2. Slice your bell peppers into strips. I used a three pack of peppers that had one each yellow, orange, and red bell pepper. I threw in a green one as well.

3. Cut your chicken into bite-sized chunks or strips.

4. Use a large skillet. You will be basically doing a stir-fry here, so you want a larger surface area in order to cook everything properly. We prefer a large, cast iron skillet for these fajitas.

5. Coat the bottom of the skillet with cooking spray. Take it easy, however. We need enough to fry the veggies, but even though the can says zero calories, oil has calories. It's too low to count when you use their serving size of a 1/4 second spray. We have found some that report that a one second spray carries about 7 calories.

6. Pre-heat your pan on medium-high heat. You need to do this fairly high. Otherwise you just kind of slow boil the veggies in their own juices, and you want to get that sizzling fajita style to them. Don't let it pre-heat too long with that oil sprayed in it, however, or it will smoke.  Just a moment or two will be fine.

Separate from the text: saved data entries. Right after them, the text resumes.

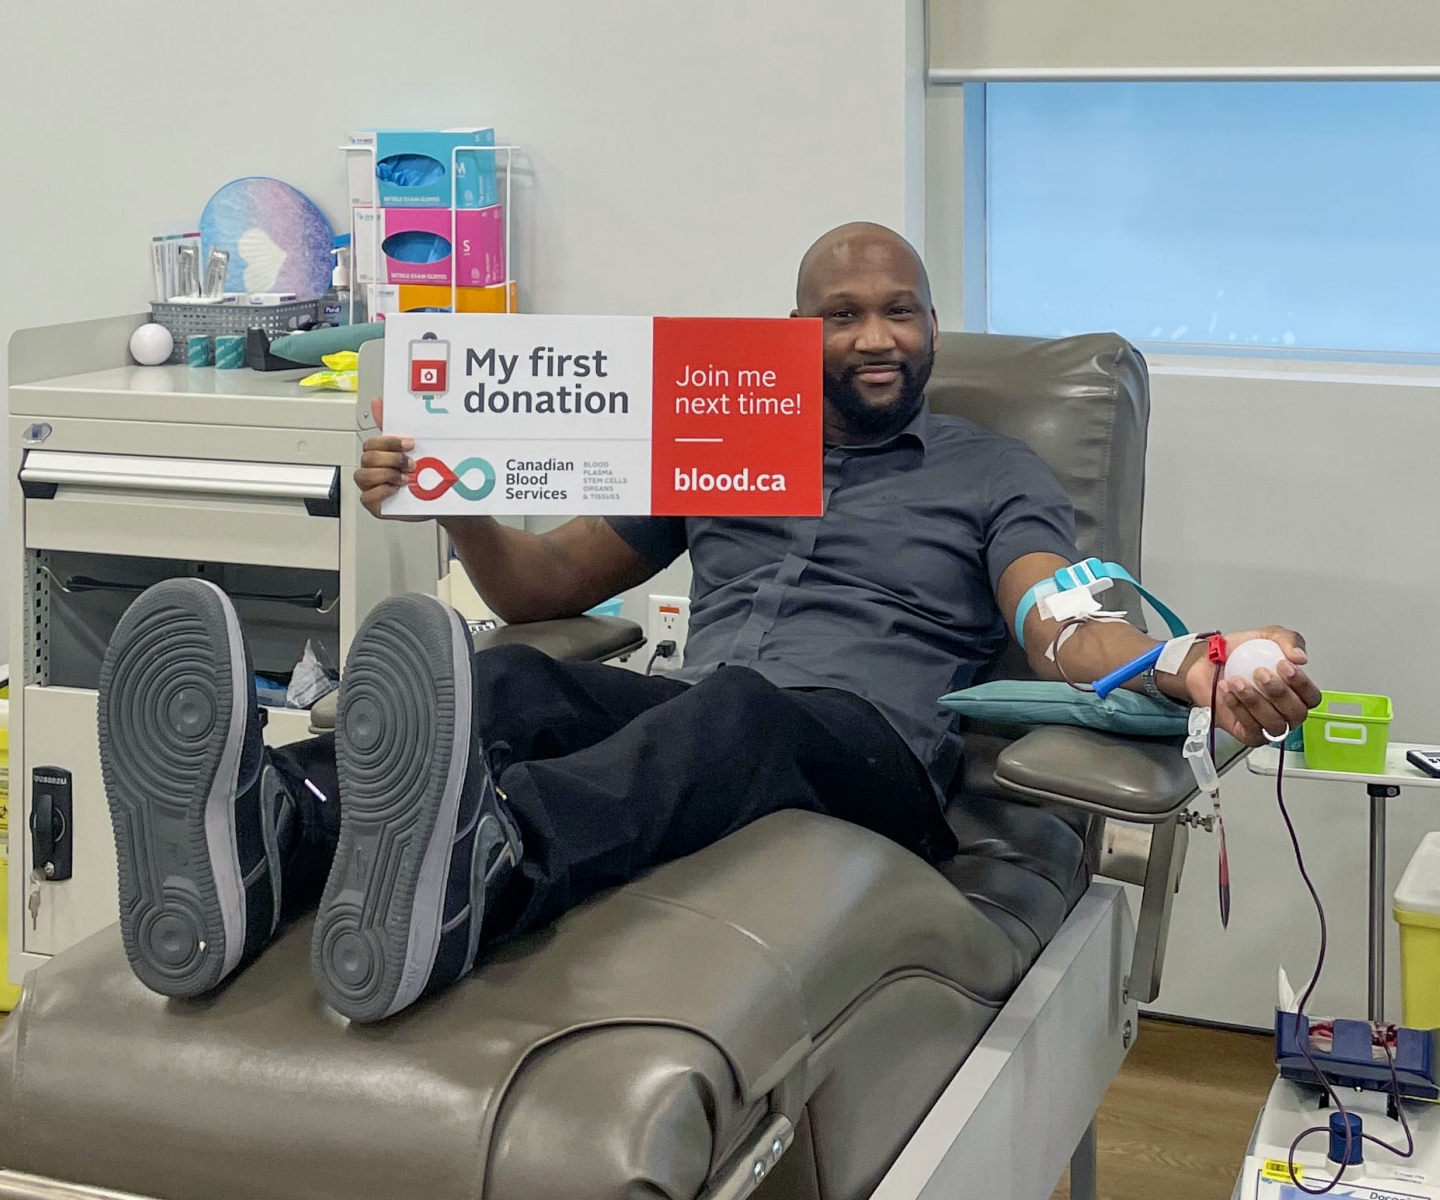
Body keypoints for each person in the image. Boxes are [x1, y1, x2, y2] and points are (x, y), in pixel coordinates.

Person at [96, 222, 1322, 1023]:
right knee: (510, 682)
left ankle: (492, 865)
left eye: (902, 309)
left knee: (734, 709)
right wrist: (448, 498)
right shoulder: (724, 442)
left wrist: (1184, 662)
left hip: (872, 759)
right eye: (843, 314)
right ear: (794, 336)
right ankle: (275, 827)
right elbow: (541, 591)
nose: (878, 336)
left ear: (935, 324)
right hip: (706, 728)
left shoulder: (988, 473)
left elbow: (1063, 620)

7. Add your onions and peppers to the pan. Remember, this a stir fry approach, so stir! You don't have to do it constantly, but if you don't do it enough, your veggies can burn in spots due to the medium-high heat.

8. Cook until your onions are getting caramelized and limp. I like to sprinkle some salt and pepper to taste on the veggies at this point

9. Add the chicken. Cook until it is done (165 degrees F). Stir occasionally.

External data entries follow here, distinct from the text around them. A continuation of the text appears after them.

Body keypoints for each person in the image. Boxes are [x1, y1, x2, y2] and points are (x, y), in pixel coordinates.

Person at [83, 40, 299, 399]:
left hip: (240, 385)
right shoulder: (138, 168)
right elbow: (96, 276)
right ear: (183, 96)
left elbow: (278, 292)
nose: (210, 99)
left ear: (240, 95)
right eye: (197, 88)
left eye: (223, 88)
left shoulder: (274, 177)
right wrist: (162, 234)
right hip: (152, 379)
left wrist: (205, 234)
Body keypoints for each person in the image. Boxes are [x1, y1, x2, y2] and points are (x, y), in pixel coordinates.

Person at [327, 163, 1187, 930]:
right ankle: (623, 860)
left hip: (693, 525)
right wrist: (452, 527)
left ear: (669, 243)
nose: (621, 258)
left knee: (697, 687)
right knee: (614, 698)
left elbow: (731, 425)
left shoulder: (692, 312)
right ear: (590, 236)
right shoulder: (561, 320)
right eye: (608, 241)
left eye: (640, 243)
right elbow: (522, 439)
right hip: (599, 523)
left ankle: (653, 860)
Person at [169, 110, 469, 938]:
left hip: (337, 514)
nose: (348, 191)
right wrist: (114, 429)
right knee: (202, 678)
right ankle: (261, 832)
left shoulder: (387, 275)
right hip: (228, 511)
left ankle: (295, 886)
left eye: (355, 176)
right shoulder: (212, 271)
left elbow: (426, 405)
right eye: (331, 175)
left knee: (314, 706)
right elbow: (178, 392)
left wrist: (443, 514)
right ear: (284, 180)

10. Sprinkle your cumin and chili powder on and mix well. If it seems like it is getting little dry and/or the spices get a little pasty, you can add a bit of water to the pan in order to mix them around. It will cook out quickly. Experiment with your cumin and chili power levels. Add more or less to taste.

11. Once the chicken is done, you are ready to go! To keep the calories low, we eat each serving with only one shell. Anything that didn't fit i the shell gets eaten with a fork. We use Tumaro's Low-Carb Tortilla Shells not because they are low carb but because they are low calorie. They are 60 each, and most shells run about 120. We've seen some that break the 200 mark. You can use their store locator on their website to find a store near you that sells them.

You can top with cilantro and/or low cal/fat sour cream.